## TASK A
From the listing, extract word for word the lines starting at the one containing "### Mire0726 Page" and ending at the one containing "## Description", with both of those lines included.
## TASK B
Extend the 1931 diplomatic telegrams on El Salvador, beginning right after their final sentence.

## EXCERPTED TEXT
816.01/21 : Telegram

The Minister in El Salvador (Curtis) to the Secretary of State

SAN SALVADOR, December 16, 1931–6 p. m.

[Received 8:25 p. m.] 120. General Martínez is showing considerable concern regarding recognition by the United States.

Yesterday evening he called in the Acting Fiscal Agent, assured him loan payments would be continued, asking him to offer freely advice concerning financial and taxation matters, and broached the subject of recognition but desisted when informed that his visitor was not an American citizen.

This morning he called in the American representative of the Panama Mail Line and asked him to get me to urge you to grant recog

nition. I informed the latter that the decision in this matter was entirely in your hands.

He also called in the manager of the International Railways and asked him to get his home office to recommend that you recognize his Government. [Paraphrase.] General Martínez informed him that he felt that he could continue for a limited time without recognition, and he could maintain an orderly government indefinitely thereafter, but that if recognition were withheld for a protracted period the political leaders would promote troubles which he felt certain he could not suppress. [End paraphrase.]


816.01 Caffery Mission/1: Telegram

The Secretary of State to the Minister in El Salvador (Curtis)


WASHINGTON, December 16, 1931–6 p. m. 68. The American Minister in Colombia, Jefferson Caffery, former Minister in El Salvador, who is now in the United States on leave of absence, has kindly consented to go to El Salvador as Special Representative of the Department of State in order to confer with you in a study of the situation and to suggest as to who might constitutionally succeed to office and still not be debarred from recognition by the United States and the Central American Governments by the provisions of the treaty of 1923.

The Department feels that Mr. Caffery, because of his previous service in El Salvador, will be in a particularly favorable position to assist the Department and the Legation in the present situation in El Salvador.

Mr. Caffery will arrive in San Salvador by airplane on the afternoon of December 19. He will be accompanied by Mr. Freeman Matthews, Second Secretary of Legation. Please extend to Mr. Caffery all facilities of the Legation. Please make hotel reservations for them: a sitting room, bedroom and bath for Mr. Caffery and bedroom and bath for Mr. Matthews.


816.01 /20b: Telegram The Secretary of State to the Minister in El Salvador (Curtis)

WASHINGTON, December 16, 1931–7 p. m. 69. A United Press despatch from San Salvador dated December 14 states that the Mexican Government already has recognized the Martínez regime. Please report by cable.

## INFORMATION PROVIDED
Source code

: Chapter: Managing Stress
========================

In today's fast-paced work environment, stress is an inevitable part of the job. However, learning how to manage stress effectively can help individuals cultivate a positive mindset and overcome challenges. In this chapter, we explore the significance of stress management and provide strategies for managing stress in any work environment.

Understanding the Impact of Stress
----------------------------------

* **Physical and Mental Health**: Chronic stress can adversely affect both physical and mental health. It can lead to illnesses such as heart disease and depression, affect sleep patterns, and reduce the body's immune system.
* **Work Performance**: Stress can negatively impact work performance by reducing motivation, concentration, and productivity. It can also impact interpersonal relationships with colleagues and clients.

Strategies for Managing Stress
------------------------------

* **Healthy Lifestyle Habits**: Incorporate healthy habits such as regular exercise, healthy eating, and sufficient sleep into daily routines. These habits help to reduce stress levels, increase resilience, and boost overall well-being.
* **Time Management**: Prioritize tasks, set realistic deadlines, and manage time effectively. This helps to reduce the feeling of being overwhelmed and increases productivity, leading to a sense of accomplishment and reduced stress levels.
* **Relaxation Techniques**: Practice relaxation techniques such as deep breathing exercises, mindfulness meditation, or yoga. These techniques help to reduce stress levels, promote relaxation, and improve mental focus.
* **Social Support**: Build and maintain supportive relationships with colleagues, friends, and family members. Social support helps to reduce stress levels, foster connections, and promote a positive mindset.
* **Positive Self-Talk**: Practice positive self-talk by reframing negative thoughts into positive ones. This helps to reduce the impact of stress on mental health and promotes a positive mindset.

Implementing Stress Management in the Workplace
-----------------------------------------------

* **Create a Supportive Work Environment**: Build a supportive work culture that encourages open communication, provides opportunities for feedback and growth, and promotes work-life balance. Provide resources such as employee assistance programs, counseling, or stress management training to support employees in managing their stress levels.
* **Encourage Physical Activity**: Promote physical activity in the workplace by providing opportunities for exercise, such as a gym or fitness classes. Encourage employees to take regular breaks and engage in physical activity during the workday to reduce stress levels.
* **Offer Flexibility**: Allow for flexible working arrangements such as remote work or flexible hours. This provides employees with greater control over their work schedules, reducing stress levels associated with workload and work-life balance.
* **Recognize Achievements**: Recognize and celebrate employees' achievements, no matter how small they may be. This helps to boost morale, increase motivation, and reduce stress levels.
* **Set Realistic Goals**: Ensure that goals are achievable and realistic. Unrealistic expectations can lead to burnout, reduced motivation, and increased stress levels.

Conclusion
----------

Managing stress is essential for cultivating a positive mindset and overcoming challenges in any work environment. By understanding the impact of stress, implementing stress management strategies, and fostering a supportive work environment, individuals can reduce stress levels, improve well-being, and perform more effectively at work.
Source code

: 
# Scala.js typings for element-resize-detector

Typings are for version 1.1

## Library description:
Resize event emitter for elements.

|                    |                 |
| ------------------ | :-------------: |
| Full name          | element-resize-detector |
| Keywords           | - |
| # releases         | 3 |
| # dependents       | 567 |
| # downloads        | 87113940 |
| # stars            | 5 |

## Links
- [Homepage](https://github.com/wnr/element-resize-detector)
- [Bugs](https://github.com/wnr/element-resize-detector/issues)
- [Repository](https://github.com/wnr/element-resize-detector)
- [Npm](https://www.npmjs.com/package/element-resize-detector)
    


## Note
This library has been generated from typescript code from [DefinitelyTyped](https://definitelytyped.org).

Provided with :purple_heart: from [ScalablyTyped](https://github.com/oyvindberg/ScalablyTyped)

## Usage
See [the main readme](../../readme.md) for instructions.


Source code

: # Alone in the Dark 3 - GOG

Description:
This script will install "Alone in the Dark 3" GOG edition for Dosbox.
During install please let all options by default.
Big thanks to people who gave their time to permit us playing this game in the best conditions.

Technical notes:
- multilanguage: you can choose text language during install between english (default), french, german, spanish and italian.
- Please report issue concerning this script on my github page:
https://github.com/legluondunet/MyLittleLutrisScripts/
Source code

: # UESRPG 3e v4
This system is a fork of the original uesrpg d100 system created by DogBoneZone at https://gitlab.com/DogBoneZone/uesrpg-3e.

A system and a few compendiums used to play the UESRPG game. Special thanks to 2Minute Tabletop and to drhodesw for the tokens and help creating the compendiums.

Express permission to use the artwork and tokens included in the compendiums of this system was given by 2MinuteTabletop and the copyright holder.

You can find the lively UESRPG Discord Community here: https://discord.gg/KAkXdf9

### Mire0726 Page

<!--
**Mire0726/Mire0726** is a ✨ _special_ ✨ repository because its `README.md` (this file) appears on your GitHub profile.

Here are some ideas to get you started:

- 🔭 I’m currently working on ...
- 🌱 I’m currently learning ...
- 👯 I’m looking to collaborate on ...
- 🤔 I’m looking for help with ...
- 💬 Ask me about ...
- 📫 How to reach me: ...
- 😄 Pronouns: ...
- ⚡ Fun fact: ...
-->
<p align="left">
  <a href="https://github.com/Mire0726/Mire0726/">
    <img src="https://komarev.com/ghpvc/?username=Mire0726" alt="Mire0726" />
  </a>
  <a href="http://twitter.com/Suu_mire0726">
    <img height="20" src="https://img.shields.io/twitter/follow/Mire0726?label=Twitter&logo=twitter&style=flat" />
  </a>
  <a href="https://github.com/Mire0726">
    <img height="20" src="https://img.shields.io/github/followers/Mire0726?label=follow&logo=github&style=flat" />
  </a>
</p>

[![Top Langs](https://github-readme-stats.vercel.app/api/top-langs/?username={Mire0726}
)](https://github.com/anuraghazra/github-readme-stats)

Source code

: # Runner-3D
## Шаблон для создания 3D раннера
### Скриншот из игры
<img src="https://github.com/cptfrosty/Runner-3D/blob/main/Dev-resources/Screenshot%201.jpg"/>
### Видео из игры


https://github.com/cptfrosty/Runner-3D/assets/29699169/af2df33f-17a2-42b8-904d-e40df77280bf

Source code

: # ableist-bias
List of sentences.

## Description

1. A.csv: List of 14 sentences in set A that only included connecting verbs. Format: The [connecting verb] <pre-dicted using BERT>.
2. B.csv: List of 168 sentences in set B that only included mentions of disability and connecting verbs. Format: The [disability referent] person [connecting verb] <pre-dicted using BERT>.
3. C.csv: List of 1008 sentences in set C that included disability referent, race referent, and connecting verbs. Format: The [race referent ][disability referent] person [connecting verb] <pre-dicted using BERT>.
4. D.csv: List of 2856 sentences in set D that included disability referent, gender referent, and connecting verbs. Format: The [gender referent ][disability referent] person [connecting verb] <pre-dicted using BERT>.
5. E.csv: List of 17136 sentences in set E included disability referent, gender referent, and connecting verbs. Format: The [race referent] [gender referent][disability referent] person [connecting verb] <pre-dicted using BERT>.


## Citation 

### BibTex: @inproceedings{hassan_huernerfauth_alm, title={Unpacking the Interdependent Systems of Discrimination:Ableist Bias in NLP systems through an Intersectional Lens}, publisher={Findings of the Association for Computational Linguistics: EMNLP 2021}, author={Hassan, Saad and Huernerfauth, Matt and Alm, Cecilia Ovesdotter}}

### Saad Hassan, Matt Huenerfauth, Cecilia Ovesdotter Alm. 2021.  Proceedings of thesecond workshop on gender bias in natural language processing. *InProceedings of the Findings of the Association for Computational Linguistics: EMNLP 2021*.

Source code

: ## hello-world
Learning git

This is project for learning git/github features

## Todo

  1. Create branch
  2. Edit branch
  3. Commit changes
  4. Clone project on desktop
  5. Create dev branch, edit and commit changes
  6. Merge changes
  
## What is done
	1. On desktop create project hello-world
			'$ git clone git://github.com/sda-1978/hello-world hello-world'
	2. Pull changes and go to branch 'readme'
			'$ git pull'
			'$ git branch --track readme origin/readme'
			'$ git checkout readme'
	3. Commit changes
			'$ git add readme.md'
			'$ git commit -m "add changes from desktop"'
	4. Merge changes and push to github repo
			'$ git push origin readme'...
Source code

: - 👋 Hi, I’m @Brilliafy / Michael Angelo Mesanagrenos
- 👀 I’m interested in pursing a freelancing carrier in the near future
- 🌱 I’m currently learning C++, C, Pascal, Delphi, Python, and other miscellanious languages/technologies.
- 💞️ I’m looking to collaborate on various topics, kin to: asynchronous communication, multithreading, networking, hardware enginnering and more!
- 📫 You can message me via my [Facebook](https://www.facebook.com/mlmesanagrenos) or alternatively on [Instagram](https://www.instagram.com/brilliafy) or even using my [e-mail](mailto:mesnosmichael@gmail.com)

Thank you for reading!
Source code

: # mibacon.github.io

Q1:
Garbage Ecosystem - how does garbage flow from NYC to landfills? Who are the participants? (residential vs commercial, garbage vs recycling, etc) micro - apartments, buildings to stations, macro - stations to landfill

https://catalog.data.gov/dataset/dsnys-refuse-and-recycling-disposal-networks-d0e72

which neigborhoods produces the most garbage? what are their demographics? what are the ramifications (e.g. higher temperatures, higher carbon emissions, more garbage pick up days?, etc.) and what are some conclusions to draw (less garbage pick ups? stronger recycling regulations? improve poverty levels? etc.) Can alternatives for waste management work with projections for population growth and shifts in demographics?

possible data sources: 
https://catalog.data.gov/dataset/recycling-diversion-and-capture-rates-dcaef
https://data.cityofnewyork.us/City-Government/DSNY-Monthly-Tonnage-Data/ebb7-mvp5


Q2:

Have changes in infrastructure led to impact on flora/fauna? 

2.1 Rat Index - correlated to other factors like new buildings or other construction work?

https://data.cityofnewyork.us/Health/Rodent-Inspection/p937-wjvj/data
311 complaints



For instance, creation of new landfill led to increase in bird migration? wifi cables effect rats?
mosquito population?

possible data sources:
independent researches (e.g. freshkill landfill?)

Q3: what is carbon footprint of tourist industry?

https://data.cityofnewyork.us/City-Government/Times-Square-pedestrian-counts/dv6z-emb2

## REPLY A
### Mire0726 Page

<!--
**Mire0726/Mire0726** is a ✨ _special_ ✨ repository because its `README.md` (this file) appears on your GitHub profile.

Here are some ideas to get you started:

- 🔭 I’m currently working on ...
- 🌱 I’m currently learning ...
- 👯 I’m looking to collaborate on ...
- 🤔 I’m looking for help with ...
- 💬 Ask me about ...
- 📫 How to reach me: ...
- 😄 Pronouns: ...
- ⚡ Fun fact: ...
-->
<p align="left">
  <a href="https://github.com/Mire0726/Mire0726/">
    <img src="https://komarev.com/ghpvc/?username=Mire0726" alt="Mire0726" />
  </a>
  <a href="http://twitter.com/Suu_mire0726">
    <img height="20" src="https://img.shields.io/twitter/follow/Mire0726?label=Twitter&logo=twitter&style=flat" />
  </a>
  <a href="https://github.com/Mire0726">
    <img height="20" src="https://img.shields.io/github/followers/Mire0726?label=follow&logo=github&style=flat" />
  </a>
</p>

[![Top Langs](https://github-readme-stats.vercel.app/api/top-langs/?username={Mire0726}
)](https://github.com/anuraghazra/github-readme-stats)

Source code

: # Runner-3D
## Шаблон для создания 3D раннера
### Скриншот из игры
<img src="https://github.com/cptfrosty/Runner-3D/blob/main/Dev-resources/Screenshot%201.jpg"/>
### Видео из игры


https://github.com/cptfrosty/Runner-3D/assets/29699169/af2df33f-17a2-42b8-904d-e40df77280bf

Source code

: # ableist-bias
List of sentences.

## Description

## REPLY B
816.01/22: Telegram The Minister in El Salvador (Curtis) to the Secretary of State

SAN SALVADOR, December 16, 1931–10 p. m.

[Received December 17–12:08 a. m.] 121. Your 69, December 16, 7 p. m. Mexican Minister informs me that in accordance with the Estrada doctrine 27 relations between Mexico and El Salvador have not been interrupted but that he has taken no action beyond acknowledging receipt of a note informing him of the change of government.


816.01/25 : Telegram

The Chargé in Nicaragua (Beaulac) to the Secretary of State

MANAGUA, December 18, 1931—2 p. m.

[Received 5:03 p. m.] 221. Department's 214, December 6 [8], 6 p. m.28 The Minister for Foreign Affairs told me this morning that he would await word from me before arriving at a decision regarding the recognition of the new government in Salvador. He states that he wishes to work in accord with the United States and other signatories in this respect. He told me that the Nicaraguan Consul General had sent him favorable reports of the new government.


816.01/25a : Telegram

The Secretary of State to the Minister in El Salvador (Curtis)

WASHINGTON, December 18, 1931–6 p. m. 70. For Caffery. In accordance with our conversations with you we had intended to dispatch tonight a telegram to our missions in Central America reading as follows:

[Here follows text of telegram No. 42, December 20, 1 p. m., to the Chargé in Costa Rica, printed on page 203.]

On further consideration, however, it appears to us that this action, taken before you arrive in Salvador, might seem to tie your hands. We still feel thoroughly convinced of the soundness of the views set forth above, but believe that you should be given entire freedom of action to make such recommendations after your arrival in Salvador

* Instituto Americano de Derecho y Legislacion Comparada, La Doctrina Estrada (Mexico, Publicaciones del Instituto Americano de Derecho y Legislacion Comparada, 1930), and La Opinion Universal sobre La Doctrina Estrada, etc. (Mexico, Publicaciones del Instituto Americano de Derecho y Legislacion Comparada, 1931).

See last paragraph of telegram No. 35, December 8, 6 p. m., to the Minister in Guatemala, p. 192.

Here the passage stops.